While there are a number of products that purport to positively identify AI-generated writing, they have high error rates, especially for students for whom English is an additional language. NYU does not license or endorse use of any of these tools.

Detecting and adjudicating inappropriate use of generative AI is harder t

In [26]:
# Add more documents to the index vector database

# Create new Document objects
document_1 = Document(
    page_content="I had chocalate chip pancakes and scrambled eggs for breakfast this morning.",
    metadata={"source": "tweet"},
)

document_2 = Document(
    page_content="The weather forecast for tomorrow is cloudy and overcast, with a high of 62 degrees.",
    metadata={"source": "news"},
)

document_3 = Document(
    page_content="Building an exciting new project with LangChain - come check it out!",
    metadata={"source": "tweet"},
)

# Add the Documents to a list
documents = [
    document_1,
    document_2,
    document_3,
]

# Create a UUID for each Document
uuids = [str(uuid4()) for _ in range(len(documents))]

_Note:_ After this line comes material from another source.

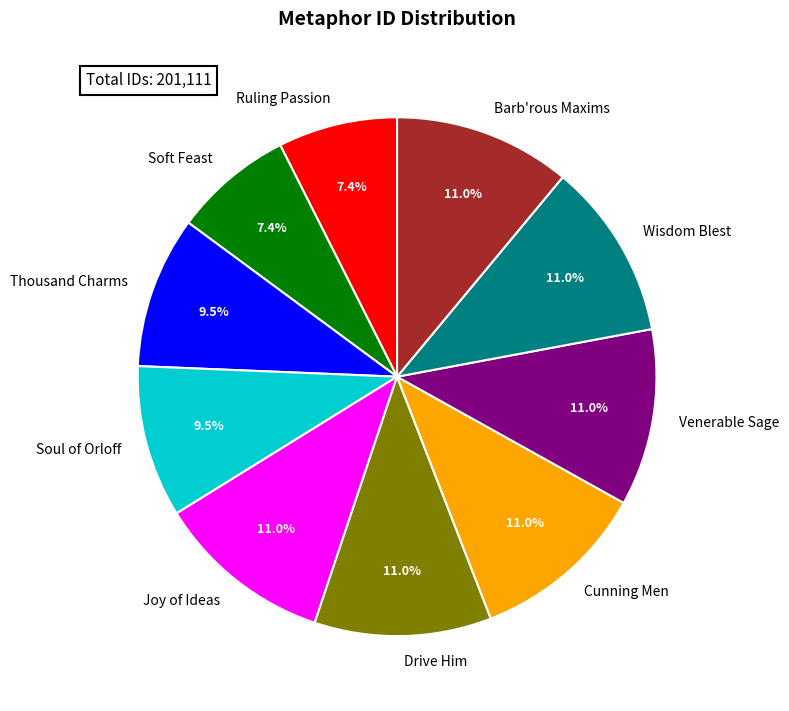

Combined, what portion of the pie is Thousand Charms and Soul of Orloff?

19.0%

# Add the Documents to the vector database
vector_db.add_documents(documents=documents, ids=uuids)

['2f62ed51-64dd-4c3a-982f-36ec2a917f12',
 '6f26ca4a-33a8-4aa6-b479-53483f5c775f',
 '0d74e7fb-93c9-4994-972e-192fd1e4ca0c']

In [27]:
# Use similarity search to find similar documents to a query
similar_docs = vector_db.similarity_search("How is the weather tomorrow", k=1)
print(similar_docs[0].page_content)

The weather forecast for tomorrow is cloudy and overcast, with a high of 62 degrees.